Credit Cards with Other Loyalty Programs
Most Canadian credit cards that have a loyalty program associated with them will typically extend their insurance benefits to travel booked through that specific points program as well. A few examples are as follows:
Therefore, whenever you’re looking to redeem one of the major Canadian points currencies for a flight, you’ll usually be able to take advantage of the insurance perks on whatever credit card is associated with that points program (which is probably the card that you had used to earn the points to begin with).
And if that plan doesn’t work out for some reason, you can always charge the remaining balance to one of the following cards as a fallback option…
Credit Cards That Cover All Reward Bookings
There are a few select credit cards that offer insurance for reward bookings regardless of the loyalty program that you book with. These include the BMO Ascend World Elite Mastercard, the BMO Air Miles World Elite Mastercard, and the National Bank World Elite Mastercard.
The insurance coverage for these cards don’t mandate that the full cost of the trip be charged to the cards, but rather only require that the “full or partial cost” is charged to be sufficient for coverage.
This means that whenever you’re redeeming any type of rewards currencies for a flight, be it with Aeroplan points, Cathay Pacific Asia Miles, Alaska miles, or Air France/KLM Flying Blue miles, or Ethiopian Airlines ShebaMiles, you’ll be eligible for insurance coverage with any of the above cards, since you’re fulfilling the criterion of “partial cost” in doing so.
These credit cards’ far-reaching insurance proposition is one of the reasons why you might wish to pick them up and/or hold onto them in the long term.
Note that in the case of the BMO Mastercards, while the above holds true for flight delay, baggage delay, and trip cancellation & interruption, the Accidental Death & Dismemberment coverage is one exception here.
The language in this section of the insurance pamphlet specifically states that the “entire cost of the Passenger Fare(s) is charged to Your Mastercard Account”, with the additional provision that “passenger fare(s) obtained through the redemption of loyalty points earned under the Mastercard reward program are also covered”.
So, in the case of the Accidental D&D coverage, you’d be covered if you’re redeeming BMO Rewards points or Air Miles that you earned with the BMO Mastercards, but not if you were redeeming other mileage currencies.
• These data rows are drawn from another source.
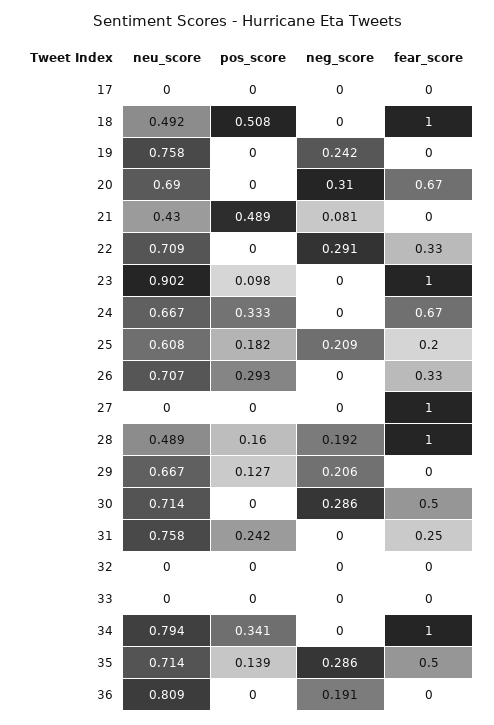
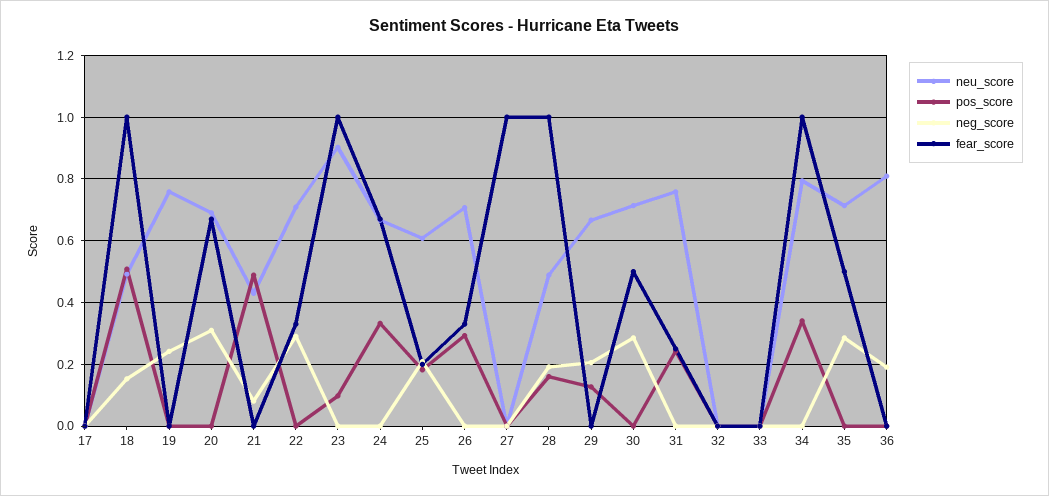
  {
    "neu_score": {
      "17": 0,
      "18": 0.492,
      "19": 0.758,
      "20": 0.69,
      "21": 0.43,
      "22": 0.709,
      "23": 0.902,
      "24": 0.667,
      "25": 0.608,
      "26": 0.707,
      "27": 0,
      "28": 0.489,
      "29": 0.667,
      "30": 0.714,
      "31": 0.758,
      "32": 0,
      "33": 0,
      "34": 0.794,
      "35": 0.714,
      "36": 0.809
    },
    "pos_score": {
      "17": 0,
      "18": 0.508,
      "19": 0,
      "20": 0,
      "21": 0.489,
      "22": 0,
      "23": 0.098,
      "24": 0.333,
      "25": 0.182,
      "26": 0.293,
      "27": 0,
      "28": 0.16,
      "29": 0.127,
      "30": 0,
      "31": 0.242,
      "32": 0,
      "33": 0,
      "34": 0.341,
-     "35": 0.139,
+     "35": 0,
      "36": 0
    },
    "neg_score": {
      "17": 0,
-     "18": 0,
+     "18": 0.16,
      "19": 0.242,
      "20": 0.31,
      "21": 0.081,
      "22": 0.291,
      "23": 0,
      "24": 0,
      "25": 0.209,
      "26": 0,
      "27": 0,
      "28": 0.192,
      "29": 0.206,
      "30": 0.286,
      "31": 0,
      "32": 0,
      "33": 0,
      "34": 0,
      "35": 0.286,
      "36": 0.191
    },
    "fear_score": {
      "17": 0,
      "18": 1,
      "19": 0,
      "20": 0.67,
      "21": 0,
      "22": 0.33,
      "23": 1,
      "24": 0.67,
      "25": 0.2,
      "26": 0.33,
      "27": 1,
      "28": 1,
      "29": 0,
      "30": 0.5,
      "31": 0.25,
      "32": 0,
      "33": 0,
      "34": 1,
      "35": 0.5,
      "36": 0
    }
  }

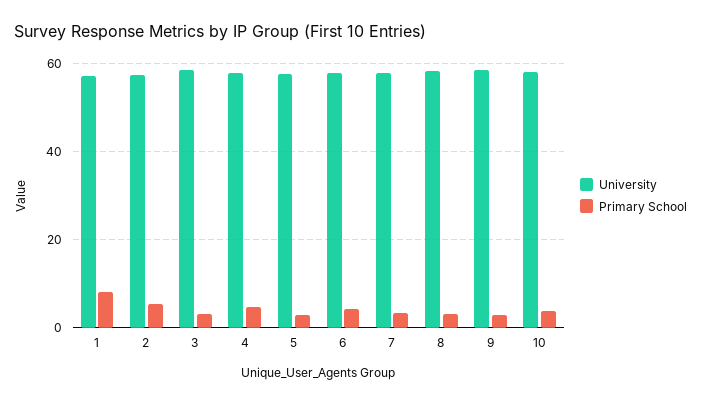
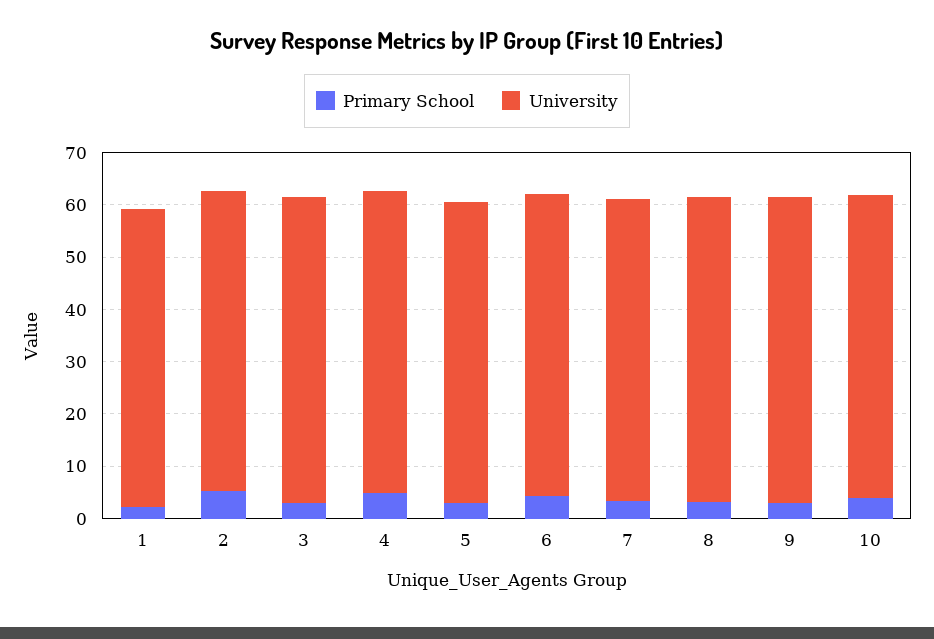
  {
    "University": {
      "1": 58,
      "2": 58,
      "3": 58,
      "4": 58,
      "5": 58,
      "6": 58,
      "7": 58,
      "8": 58,
      "9": 58,
      "10": 58
    },
    "Primary School": {
-     "1": 8,
+     "1": 2,
      "2": 6,
      "3": 4,
      "4": 4,
      "5": 2,
      "6": 4,
      "7": 4,
      "8": 4,
      "9": 2,
      "10": 4
    }
  }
Of course, hopefully this is the one type of insurance that you’ll never have to invoke in the first place.
While it may initially seem that the travel insurance on your credit card requires you to pay for the flight in full using the card, thus making your life difficult if you primarily travel on points, the reality isn’t quite so bleak.
Emergency medical insurance is generally active as long as you’re travelling out-of-province and your card account is in good standing. Meanwhile, using a co-branded credit card through TD, CIBC, American Express, or BMO can usually take care of the remaining types of coverage.
I’d definitely recommend reading the fine print very carefully when it comes to a topic like insurance, since by nature it’s something that depends a lot on your specific circumstances. While it’s hopefully never needed, it can certainly make or break the trip in case something unexpected happens when you’re on the road.